Logo Parlement Buxellois

Schriftelijke vraag betreffende de bescherming van het gebouw D'Ieteren in Elsene.

Indiener(s)
Céline Fremault
aan
Pascal Smet, Staatssecretaris van het Brussels Hoofdstedelijk Gewest, bevoegd voor Stedenbouw en Erfgoed, Europese en Internationale Betrekkingen, Buitenlandse Handel en Brandbestrijding en Dringende Medische Hulp (Vragen nr 730)

 
Datum ontvangst: 25/08/2022 Datum publicatie: 22/11/2022
Zittingsperiode: 19/24 Zitting: 21/22 Datum antwoord: 16/11/2022
 
Datum behandeling van het stuk Indiener(s) Referentie Blz.
26/10/2022 Ontvankelijk p.m.
 
Vraag   
Op 27 juli laatstleden stond in de krant "La Dernière Heure" dat de regering beslist had een procedure op te sparten om verschillende delen van het gebouw van de D'Ieteren-groep aan de Maliestraat in Elsene te beschermen. Deze aankondiging valt samen met het voornemen van de eigenaar om het gebouw, de hoofdzetel van de gelijknamige onderneming, te renoveren.
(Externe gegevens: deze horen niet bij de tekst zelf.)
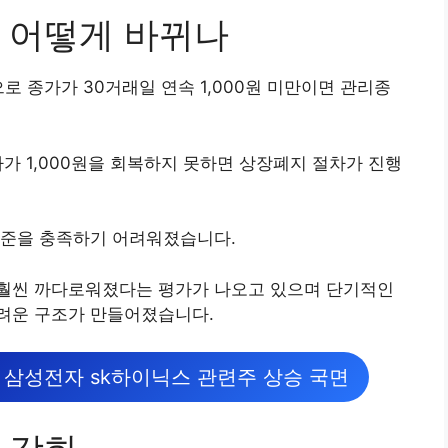
 어떻게 바뀌나
로 종가가 30거래일 연속 1,000원 미만이면 관리종
가 1,000원을 회복하지 못하면 상장폐지 절차가 진행
기준을 충족하기 어려워졌습니다.
훨씬 까다로워졌다는 평가가 나오고 있으며 단기적인
려운 구조가 만들어졌습니다.
 삼성전자 sk하이닉스 관련주 상승 국면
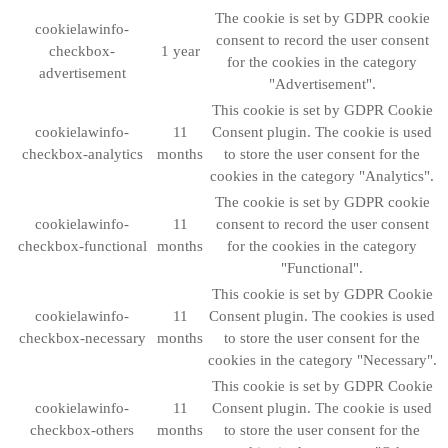
The cookie is set by GDPR cookie
cookielawinfo-
consent to record the user consent
checkbox-
1 year
for the cookies in the category
advertisement
"Advertisement".
This cookie is set by GDPR Cookie
cookielawinfo-
11
Consent plugin. The cookie is used
checkbox-analytics
months
to store the user consent for the
cookies in the category "Analytics".
The cookie is set by GDPR cookie
cookielawinfo-
11
consent to record the user consent
checkbox-functional
months
for the cookies in the category
"Functional".
This cookie is set by GDPR Cookie
cookielawinfo-
11
Consent plugin. The cookies is used
checkbox-necessary
months
to store the user consent for the
cookies in the category "Necessary".
This cookie is set by GDPR Cookie
cookielawinfo-
11
Consent plugin. The cookie is used
checkbox-others
months
to store the user consent for the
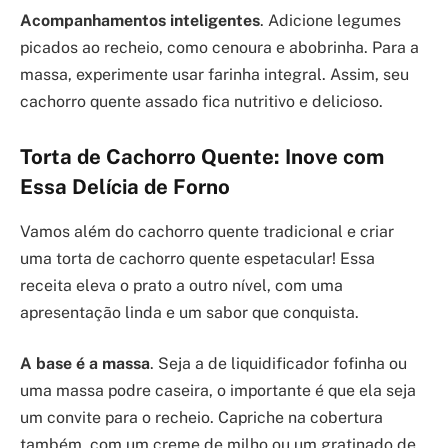
Acompanhamentos inteligentes
. Adicione legumes
picados ao recheio, como cenoura e abobrinha. Para a
massa, experimente usar farinha integral. Assim, seu
cachorro quente assado fica nutritivo e delicioso.
Torta de Cachorro Quente: Inove com
Essa Delícia de Forno
Vamos além do cachorro quente tradicional e criar
uma torta de cachorro quente espetacular! Essa
receita eleva o prato a outro nível, com uma
apresentação linda e um sabor que conquista.
A base é a massa
. Seja a de liquidificador fofinha ou
uma massa podre caseira, o importante é que ela seja
um convite para o recheio. Capriche na cobertura
também, com um creme de milho ou um gratinado de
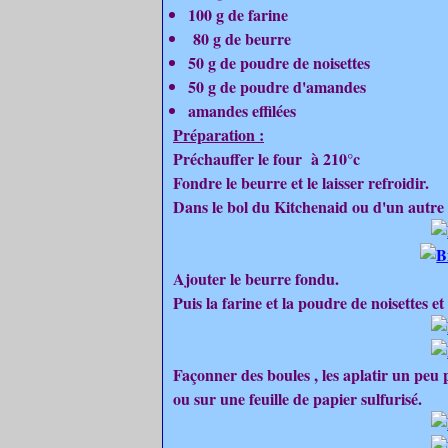
100 g de farine
80 g de beurre
50 g de poudre de noisettes
50 g de poudre d'amandes
amandes effilées
Préparation :
Préchauffer le four à 210°c
Fondre le beurre et le laisser refroidir.
Dans le bol du Kitchenaid ou d'un autre ro
Ajouter le beurre fondu.
Puis la farine et la poudre de noisettes e
Façonner des boules , les aplatir un peu 
ou sur une feuille de papier sulfurisé.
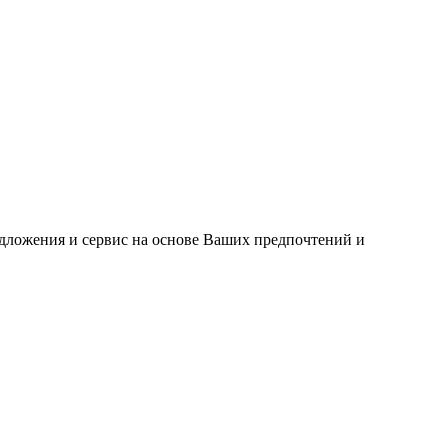
едложения и сервис на основе Ваших предпочтений и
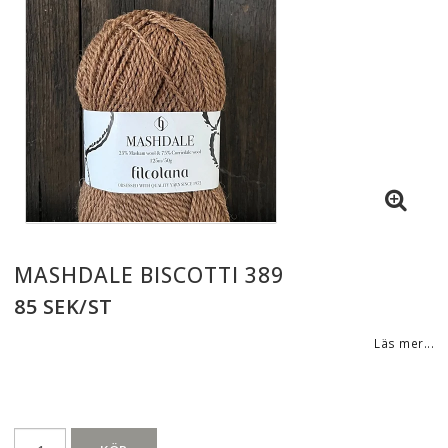
MASHDALE BISCOTTI 389
85 SEK/ST
Läs mer...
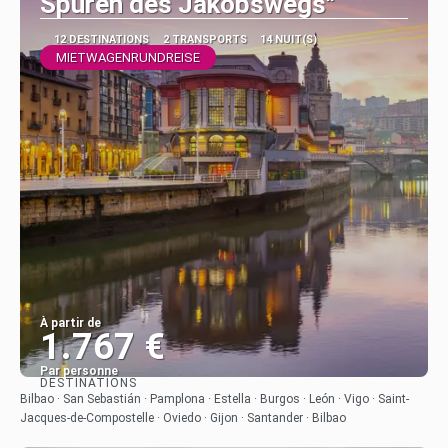
Spuren des Jakobswegs"
12 DESTINATIONS
2 TRANSPORTS
14 NUIT(S)
MIETWAGENRUNDREISE
À partir de
1.767 €
Par personne
DESTINATIONS
Afficher
Bilbao · San Sebastián · Pamplona · Estella · Burgos · León · Vigo · Saint-
Jacques-de-Compostelle · Oviedo · Gijon · Santander · Bilbao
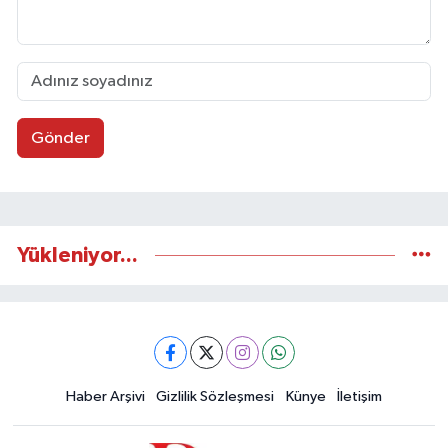
Gönder
Yükleniyor...
Haber Arşivi
Gizlilik Sözleşmesi
Künye
İletişim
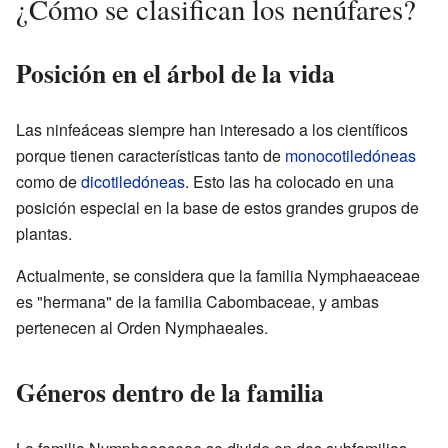
¿Cómo se clasifican los nenúfares?
Posición en el árbol de la vida
Las ninfeáceas siempre han interesado a los científicos
porque tienen características tanto de
monocotiledóneas
como de
dicotiledóneas
. Esto las ha colocado en una
posición especial en la base de estos grandes grupos de
plantas.
Actualmente, se considera que la familia Nymphaeaceae
es "hermana" de la familia Cabombaceae, y ambas
pertenecen al Orden Nymphaeales.
Géneros dentro de la familia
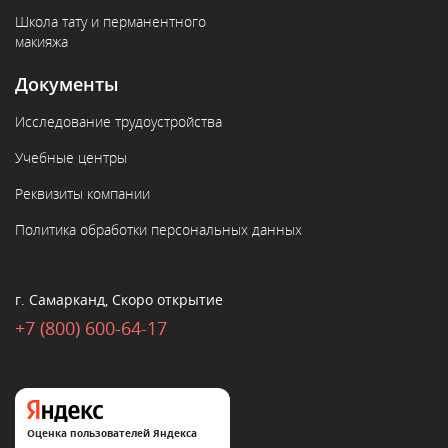
Школа тату и перманентного
макияжа
Документы
Исследование трудоустройства
Учебные центры
Реквизиты компании
Политика обработки персональных данных
г. Самарканд, Скоро открытие
+7 (800) 600-64-17
Оценка пользователей Яндекса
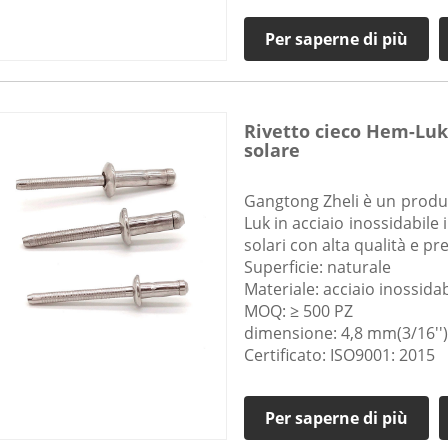
Per saperne di più
Rivetto cieco Hem-Luk 
solare
Gangtong Zheli è un produt
Luk in acciaio inossidabile 
solari con alta qualità e pr
Superficie: naturale
Materiale: acciaio inossida
MOQ: ≥ 500 PZ
dimensione: 4,8 mm(3/16''),
Certificato: ISO9001: 2015
Per saperne di più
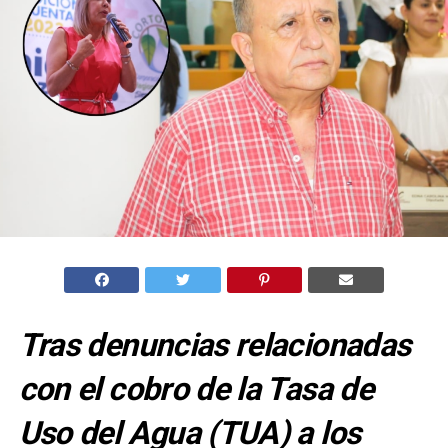
Tras denuncias relacionadas
con el cobro de la Tasa de
Uso del Agua (TUA) a los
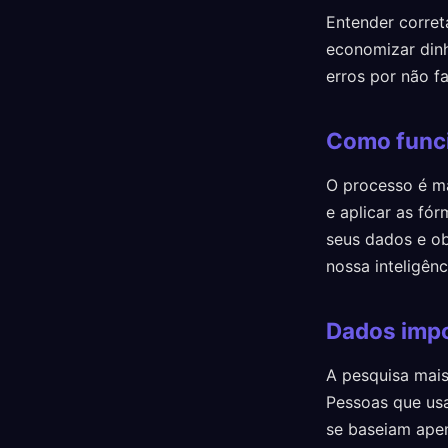
Entender corret
economizar dinh
erros por não f
Como func
O processo é ma
e aplicar as fór
seus dados e ob
nossa inteligênci
Dados impo
A pesquisa mais
Pessoas que us
se baseiam ape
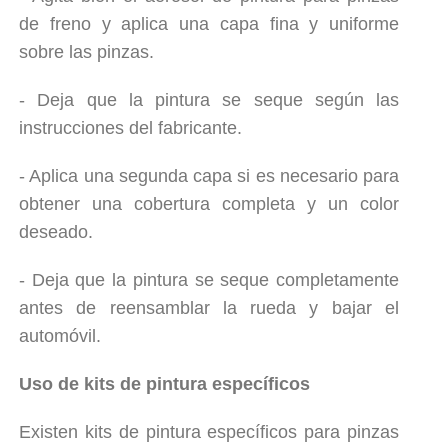
de freno y aplica una capa fina y uniforme
sobre las pinzas.
- Deja que la pintura se seque según las
instrucciones del fabricante.
- Aplica una segunda capa si es necesario para
obtener una cobertura completa y un color
deseado.
- Deja que la pintura se seque completamente
antes de reensamblar la rueda y bajar el
automóvil.
Uso de kits de pintura específicos
Existen kits de pintura específicos para pinzas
Iedereen erkent de architectonische meerwaarde van het gebouw, met name de delen die gebouwd zijn volgens de architectuur van na de Tweede Wereldoorlog. We mogen ons trouwens verheugen over de wens van de eigenaar om bij de renovatie zoveel mogelijk originele elementen te behouden.

Ten slotte sluit deze aankondiging aan bij een ruimer proces dat de regering op gang heeft gebracht om - ik citeer - een inventaris van de modernistische gebouwen in ons Gewest op te maken. Een artikel in Le Soir van 25 augustus laatstleden was gewijd aan die inventarisatie. Daarin staat dat de opdracht voor de inventarisatie na een offerteoproep werd gegund aan een team van de ULB, dat de werken in januari 2022 zijn aangevat en een jaar zullen duren.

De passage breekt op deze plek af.